*Work request:*
Report each line from the data below that holds the word "Creates".

*Records from a dataset:*
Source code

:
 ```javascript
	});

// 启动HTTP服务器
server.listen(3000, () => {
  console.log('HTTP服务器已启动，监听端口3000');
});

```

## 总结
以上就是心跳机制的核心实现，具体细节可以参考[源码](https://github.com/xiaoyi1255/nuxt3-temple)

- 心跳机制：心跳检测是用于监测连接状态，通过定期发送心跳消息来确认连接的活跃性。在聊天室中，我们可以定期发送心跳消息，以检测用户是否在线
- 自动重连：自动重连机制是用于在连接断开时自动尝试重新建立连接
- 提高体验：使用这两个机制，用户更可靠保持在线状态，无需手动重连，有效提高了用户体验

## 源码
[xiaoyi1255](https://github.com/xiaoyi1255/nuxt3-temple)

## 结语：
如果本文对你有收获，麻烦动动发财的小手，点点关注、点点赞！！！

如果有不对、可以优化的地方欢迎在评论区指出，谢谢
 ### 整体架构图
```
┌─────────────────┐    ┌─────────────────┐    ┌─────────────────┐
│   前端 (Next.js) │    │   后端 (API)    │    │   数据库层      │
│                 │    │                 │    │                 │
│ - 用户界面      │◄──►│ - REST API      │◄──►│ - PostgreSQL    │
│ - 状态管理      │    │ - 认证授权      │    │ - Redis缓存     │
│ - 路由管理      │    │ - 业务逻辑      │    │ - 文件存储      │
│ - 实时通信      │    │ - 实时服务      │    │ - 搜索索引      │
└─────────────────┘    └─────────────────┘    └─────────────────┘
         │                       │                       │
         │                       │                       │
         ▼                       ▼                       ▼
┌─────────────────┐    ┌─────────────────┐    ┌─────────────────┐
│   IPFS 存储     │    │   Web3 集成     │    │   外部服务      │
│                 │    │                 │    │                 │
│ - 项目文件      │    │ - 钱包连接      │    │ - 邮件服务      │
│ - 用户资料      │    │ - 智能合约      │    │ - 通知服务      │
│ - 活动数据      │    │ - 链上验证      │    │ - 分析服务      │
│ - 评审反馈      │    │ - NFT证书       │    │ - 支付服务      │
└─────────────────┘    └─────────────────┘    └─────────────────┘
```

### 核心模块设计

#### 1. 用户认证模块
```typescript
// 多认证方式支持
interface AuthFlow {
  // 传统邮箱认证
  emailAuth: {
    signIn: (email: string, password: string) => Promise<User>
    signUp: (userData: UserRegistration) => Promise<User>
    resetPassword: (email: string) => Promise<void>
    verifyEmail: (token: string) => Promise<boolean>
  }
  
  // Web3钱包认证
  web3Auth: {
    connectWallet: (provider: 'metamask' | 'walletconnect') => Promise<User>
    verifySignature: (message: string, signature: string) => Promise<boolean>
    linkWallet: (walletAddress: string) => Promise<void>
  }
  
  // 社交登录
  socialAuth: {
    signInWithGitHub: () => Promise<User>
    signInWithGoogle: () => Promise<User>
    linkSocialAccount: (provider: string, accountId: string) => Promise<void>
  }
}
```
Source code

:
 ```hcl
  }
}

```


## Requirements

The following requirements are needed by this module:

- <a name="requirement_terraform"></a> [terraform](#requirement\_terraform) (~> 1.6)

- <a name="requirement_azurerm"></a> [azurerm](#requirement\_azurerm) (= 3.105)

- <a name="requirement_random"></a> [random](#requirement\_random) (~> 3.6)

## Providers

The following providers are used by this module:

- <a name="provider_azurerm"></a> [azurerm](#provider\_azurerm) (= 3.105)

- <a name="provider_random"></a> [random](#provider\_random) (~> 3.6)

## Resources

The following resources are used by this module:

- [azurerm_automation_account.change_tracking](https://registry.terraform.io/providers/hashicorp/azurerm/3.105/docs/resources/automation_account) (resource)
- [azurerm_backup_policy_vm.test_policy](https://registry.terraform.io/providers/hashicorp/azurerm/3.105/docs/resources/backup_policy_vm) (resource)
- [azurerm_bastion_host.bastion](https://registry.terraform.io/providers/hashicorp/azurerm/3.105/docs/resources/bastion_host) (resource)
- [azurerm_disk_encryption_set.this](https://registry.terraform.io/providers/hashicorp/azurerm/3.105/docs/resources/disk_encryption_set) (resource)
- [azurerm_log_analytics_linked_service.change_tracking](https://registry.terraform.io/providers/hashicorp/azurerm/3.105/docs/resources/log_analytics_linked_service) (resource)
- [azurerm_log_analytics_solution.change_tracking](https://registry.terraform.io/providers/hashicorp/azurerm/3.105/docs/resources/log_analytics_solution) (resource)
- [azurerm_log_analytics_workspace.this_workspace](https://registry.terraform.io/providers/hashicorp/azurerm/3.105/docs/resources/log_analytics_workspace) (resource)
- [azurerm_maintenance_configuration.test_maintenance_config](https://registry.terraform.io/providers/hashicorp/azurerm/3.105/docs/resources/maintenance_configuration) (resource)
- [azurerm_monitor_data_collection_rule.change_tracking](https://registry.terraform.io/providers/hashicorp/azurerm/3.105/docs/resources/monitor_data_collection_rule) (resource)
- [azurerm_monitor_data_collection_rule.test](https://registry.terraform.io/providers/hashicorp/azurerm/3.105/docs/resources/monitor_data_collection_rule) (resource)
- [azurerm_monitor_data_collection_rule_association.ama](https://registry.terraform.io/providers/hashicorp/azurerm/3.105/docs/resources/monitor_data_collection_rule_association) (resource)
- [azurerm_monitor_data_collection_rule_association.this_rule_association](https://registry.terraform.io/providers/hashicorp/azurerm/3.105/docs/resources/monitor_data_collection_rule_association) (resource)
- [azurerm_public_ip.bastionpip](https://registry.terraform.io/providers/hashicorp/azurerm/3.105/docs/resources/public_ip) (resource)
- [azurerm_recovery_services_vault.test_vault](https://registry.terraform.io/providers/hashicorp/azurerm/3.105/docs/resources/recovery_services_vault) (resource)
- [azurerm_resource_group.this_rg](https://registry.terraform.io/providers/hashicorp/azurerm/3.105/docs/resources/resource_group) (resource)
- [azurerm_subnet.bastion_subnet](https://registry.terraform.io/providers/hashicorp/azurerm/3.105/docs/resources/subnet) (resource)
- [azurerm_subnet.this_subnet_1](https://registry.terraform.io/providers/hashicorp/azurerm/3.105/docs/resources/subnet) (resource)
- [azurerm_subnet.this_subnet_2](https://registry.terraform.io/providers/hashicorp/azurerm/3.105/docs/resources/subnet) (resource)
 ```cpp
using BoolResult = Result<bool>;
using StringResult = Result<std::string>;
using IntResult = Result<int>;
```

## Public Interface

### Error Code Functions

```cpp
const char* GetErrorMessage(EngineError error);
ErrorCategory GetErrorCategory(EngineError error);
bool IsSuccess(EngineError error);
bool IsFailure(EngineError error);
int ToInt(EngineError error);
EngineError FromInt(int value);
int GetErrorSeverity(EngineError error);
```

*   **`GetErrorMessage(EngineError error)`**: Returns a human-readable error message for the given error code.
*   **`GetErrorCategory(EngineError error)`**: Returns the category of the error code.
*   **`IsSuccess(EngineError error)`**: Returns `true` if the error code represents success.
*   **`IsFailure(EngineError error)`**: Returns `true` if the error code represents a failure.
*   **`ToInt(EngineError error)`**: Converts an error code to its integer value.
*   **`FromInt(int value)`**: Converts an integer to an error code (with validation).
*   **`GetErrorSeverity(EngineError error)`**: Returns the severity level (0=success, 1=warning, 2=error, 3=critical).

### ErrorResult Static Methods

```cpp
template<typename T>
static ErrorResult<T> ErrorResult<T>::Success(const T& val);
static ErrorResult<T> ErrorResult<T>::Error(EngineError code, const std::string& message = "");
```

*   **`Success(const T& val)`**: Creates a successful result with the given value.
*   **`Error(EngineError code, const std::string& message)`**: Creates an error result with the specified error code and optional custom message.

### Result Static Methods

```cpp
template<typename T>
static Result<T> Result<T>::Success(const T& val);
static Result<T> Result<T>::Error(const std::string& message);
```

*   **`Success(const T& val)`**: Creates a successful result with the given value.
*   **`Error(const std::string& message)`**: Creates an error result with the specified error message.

*Solution to this task:*
*   **`Success(const T& val)`**: Creates a successful result with the given value.
*   **`Error(EngineError code, const std::string& message)`**: Creates an error result with the specified error code and optional custom message.
*   **`Success(const T& val)`**: Creates a successful result with the given value.
*   **`Error(const std::string& message)`**: Creates an error result with the specified error message.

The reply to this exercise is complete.